Voices. Out of mouths, over phone cables, on the streets, in his office, out of letters, from other papers, over the teletype. Day in, day out, they battered at Miller’s eyes and ears, throbbed convulsively through him, emerged at his fingertips as the West Condon Chronicle. Births and deaths. The forecast of snow, low pressure, high pressure, the unseasonable seasonable cold warm rainy dry front over front … process revealed. Twelfth Street under repair. Rotary’s district governor visits, is “favorably impressed.” Six or eight pages twenty inches deep by eight times wide, 960 to 1,280 column inches, upwards of 50,000 words of space, a decent novel, six days a week. Miller filled them up. Threats of war. Bingo at St. Stephen’s. Burglary in a supermarket. Cuts, heads, ads, syndicated features rescued him daily, but only from crisis, not from thrall. Afflictions, ball games, comic strips, and drunken drivers. The endless reiteration of sundered instants, grounded in the subject’s abject nature. He wanted to stop it, but once you turned it on, there was no turning it off. Grocers’ specials and Sunday services. Assassinations. High school prom. That’s where Miller’s January went. He didn’t want to see it go, but the next thing he knew, it was gone.
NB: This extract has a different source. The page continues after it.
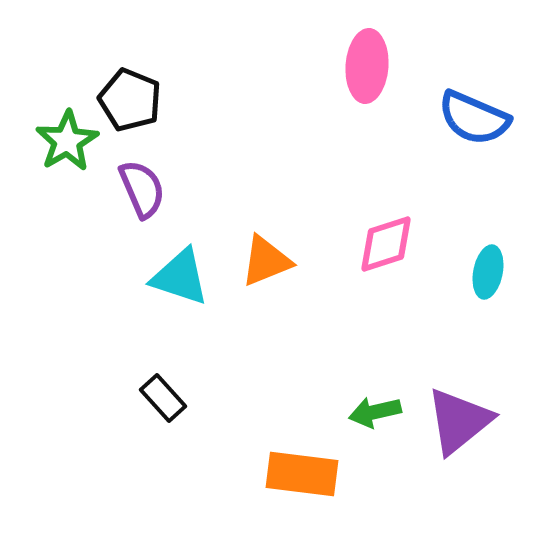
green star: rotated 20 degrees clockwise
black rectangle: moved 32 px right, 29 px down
Always tomorrow’s deadline: but he no longer wished to lose today. Goddamn Clemens and his cigarette! The mine disaster had touched off something latently restless in him, and now he could not be satisfied. Miller felt rotten, edgy all the time. Snapped at Annie, wrote wearily, fell sullen at Mick’s. His stomach rumbled and burned and his gut softened and sank. But he had no time to think. The fleeting whimsy became a recurrent wish: he wanted to stop it. Should never have invented the written word. Kept folly hopelessly alive.
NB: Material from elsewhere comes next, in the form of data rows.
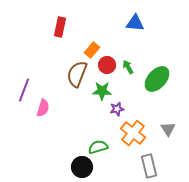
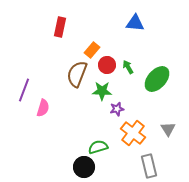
black circle: moved 2 px right
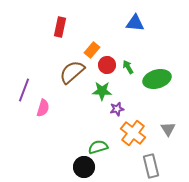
brown semicircle: moved 5 px left, 2 px up; rotated 28 degrees clockwise
green ellipse: rotated 32 degrees clockwise
gray rectangle: moved 2 px right
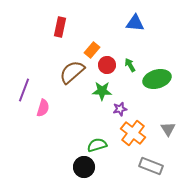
green arrow: moved 2 px right, 2 px up
purple star: moved 3 px right
green semicircle: moved 1 px left, 2 px up
gray rectangle: rotated 55 degrees counterclockwise
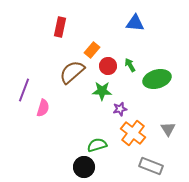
red circle: moved 1 px right, 1 px down
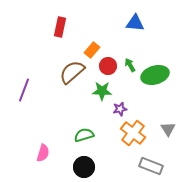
green ellipse: moved 2 px left, 4 px up
pink semicircle: moved 45 px down
green semicircle: moved 13 px left, 10 px up
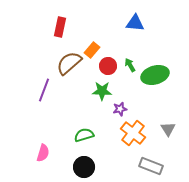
brown semicircle: moved 3 px left, 9 px up
purple line: moved 20 px right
Hopelessly alive: epigraph of the day.

And as for folly, goddamn it, he hadn’t learned a thing. It took him a week to discover the classified ads Jones had planted, nearly on top of each other, in the Chronicle, and by then he was the last in town to do so:

FOUND: Lady’s wool cap. Intimate circumstances. Inquire in person to Chronicle editor.

LOST: One husband and one wool cap, same night. Reward for cap. Box “Woolly.”
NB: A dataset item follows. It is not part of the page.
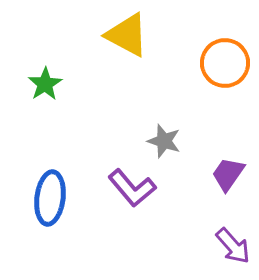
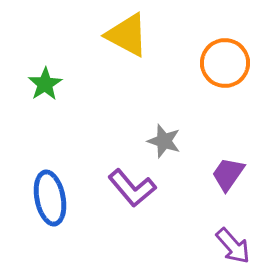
blue ellipse: rotated 18 degrees counterclockwise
They called him “the widow-warmer” in Mick’s and asked him if he’d collected yet the reward of the woolly box. He reminded them that, as St. James had said, the consoling of widows in their affliction was the stamp of a religion that was pure and undefiled, and, since he was the only one in the Christian crowd who had ever bothered to read the Good Old Book, no one knew enough to append: “and to keep oneself unstained from the world.”

Stained and stung, daily abused, Miller sought relief — even a redemption of sorts — in the company of Marcella Bruno. At first, in the days following the disaster, he saw her almost daily on one pretense or another, almost always in connection with her brother. No problem that, for Bruno himself was news, nationally as well as locally: his escape story, white bird vision, precarious health, prolonged comeback, even his peculiar taciturnity. Miller’s own interest in the man soon dissipated: what he saw there was the browbeaten child turned egocentered adult psychopath, now upstaging it with his sudden splash of glory — a waste of time. But he made good copy, and Miller sold some of it nationally. With Marcella, it was another story. For one thing, she flattered the hell out of him, the way she looked at him. And there was a grace about everything she did, laughed, walked, turned. Bright, too. And she was beautiful. Coming or going, she caught a man’s eye.